- **WORK TO COMPLETE**:
Transcribe each entry exactly, without pictures.

- **Saved entries**:

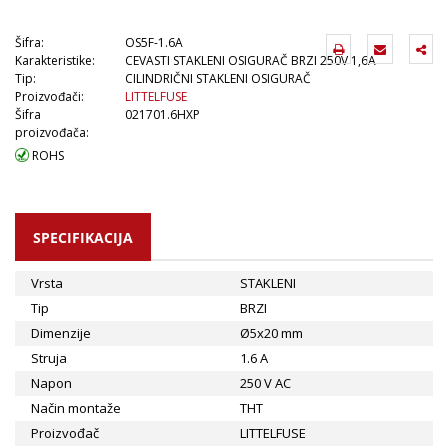
Šifra:
OS5F-1.6A
Karakteristike:
CEVASTI STAKLENI OSIGURAČ BRZI 250V 1,6A
Tip:
CILINDRIČNI STAKLENI OSIGURAČ
Proizvođači:
LITTELFUSE
Šifra
021701.6HXP
proizvođača:
ROHS
SPECIFIKACIJA
Vrsta
STAKLENI
Tip
BRZI
Dimenzije
Ø5x20 mm
Struja
1.6 A
Napon
250 V AC
Način montaže
THT
Proizvođač
LITTELFUSE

- **WRITTEN SOLUTION**:
Šifra:
OS5F-1.6A
Karakteristike:
CEVASTI STAKLENI OSIGURAČ BRZI 250V 1,6A
Tip:
CILINDRIČNI STAKLENI OSIGURAČ
Proizvođači:
LITTELFUSE
Šifra
021701.6HXP
proizvođača:
ROHS
SPECIFIKACIJA
Vrsta
STAKLENI
Tip
BRZI
Dimenzije
Ø5x20 mm
Struja
1.6 A
Napon
250 V AC
Način montaže
THT
Proizvođač
LITTELFUSE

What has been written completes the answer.